Last week, the Supreme Court heard oral arguments in Mellouli v. Holder, No. 13-1034, a case that shows just how out of step immigration enforcement has become. Moones Mellouli was a conditional lawful permanent resident engaged to a U.S. citizen and resided in the U.S. for 8 years, but was ordered removed as the result of a Kansas drug paraphernalia conviction. The “paraphernalia” that formed the basis for the order was Mr. Mellouli’s sock –because it allegedly contained four tablets of Adderall (a medication used to treat ADHD).
At issue in the case is a statute which makes individuals who have been “convicted of a violation of . . . any law or regulation . . . relating to a controlled substance (as defined in [the Controlled Substances Act])” removable. Mr. Mellouli’s argument is straightforward: Congress meant what it said when it stated that the relevant offense had to be related to a substance on a specific list. Thus, to deport him based on his sock-related conviction, the government should be required to prove that Mr. Mellouli’s conviction was also related to a substance on that list – not some other substance that might be controlled by a state or foreign law, but not under U.S. federal law. If the documents properly before the immigration court do not explain what substance was at issue and relevant state law criminalizes conduct related to substances not covered by federal law, the government simply has not met this burden.
The oral argument focused on whether the government could remove Mr. Mellouli even without proving that his conviction related to a federally controlled substance. However, the judges also repeatedly returned to perhaps the bigger issue underlying Mr. Mellouli’s case – that the removal of a longtime resident was based on a very minor criminal conviction. Justice Kagan noted that “drug paraphernalia offenses are generally extremely minor offenses” and suggested that “there would be a decent chance” of finding someone with four tablets of Adderall in a random sample of U.S. college students. Justice Scalia questioned the government attorney’s assertion that being “convicted of having a sock” is “more than tenuously related” to federally controlled substances. Justice Ginsburg and Chief Justice Roberts noted that Mr. Mellouli’s sock possession could not be prosecuted under federal law and that, in fact, state drug paraphernalia statutes cover “all sorts of things” that are not criminalized under federal law. The Chief Justice later questioned why a minor conviction “can become so significant that the person’s deported.”

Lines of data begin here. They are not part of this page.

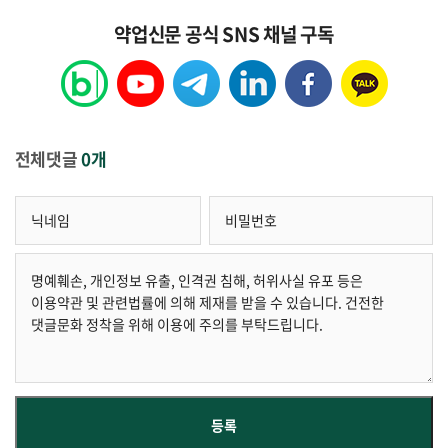
약업신문 공식 SNS 채널 구독
전체댓글
0개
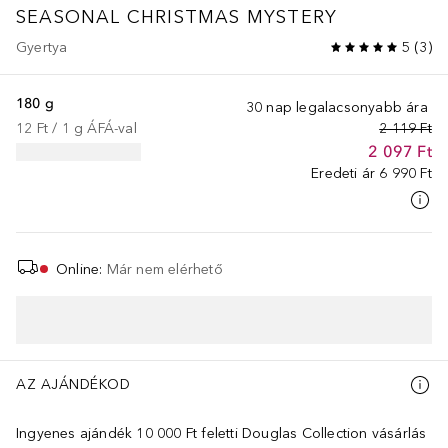
SEASONAL
CHRISTMAS MYSTERY
Gyertya
5
(
3
)
180 g
30 nap legalacsonyabb ára
12 Ft
 / 
1
g
ÁFÁ-val
2 119 Ft
2 097 Ft
Eredeti ár
6 990 Ft
Online
:
Már nem elérhető
AZ AJÁNDÉKOD
Ingyenes ajándék 10 000 Ft feletti Douglas Collection vásárlás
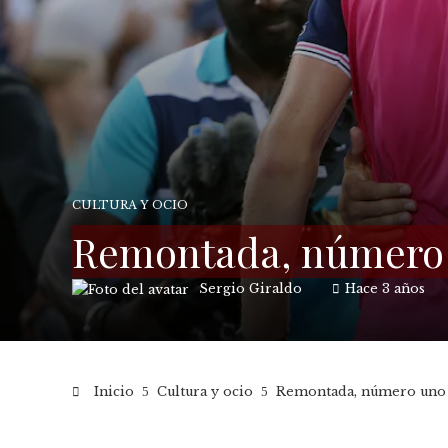
CULTURA Y OCIO
Remontada, número u
Sergio Giraldo
Hace 3 años
Inicio
Cultura y ocio
Remontada, número uno y 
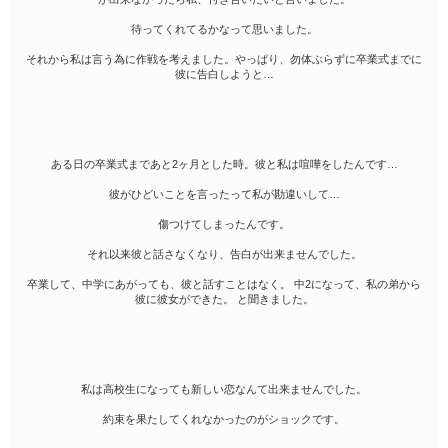
待ってくれてるかなって思いました。
それから私は言う為に作戦を考えました。やっぱり、勿体ぶらずに卒業式までに
彼に告白しようと…
ある日の卒業式まであと2ヶ月とした時。彼と私は喧嘩をしたんです…
彼がひどいことを言ったって私が勘違いして…
傷つけてしまったんです。
それ以来彼と話さなくなり、告白が出来ませんでした。
卒業して、中学にあがっても、彼と話すことはなく。 中2になって、私の弟から
彼に彼女ができた。 と聞きました。
私は高校生になっても新しい恋なんて出来ませんでした。
約束を果たしてくれなかったのがショックです。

Hundreds of thousands of people with criminal convictions are deported every year – and, as Mr. Mellouli’s case demonstrates, that includes people with convictions for very minor offenses. As the Obama Administration focuses more and more immigration enforcement resources on people with criminal convictions, there must be some checks on this ever-widening enforcement net. Deporting someone for a sock-related conviction – without even requiring the government to show that the conviction is related to a controlled substance regulated by Congress – is a step too far.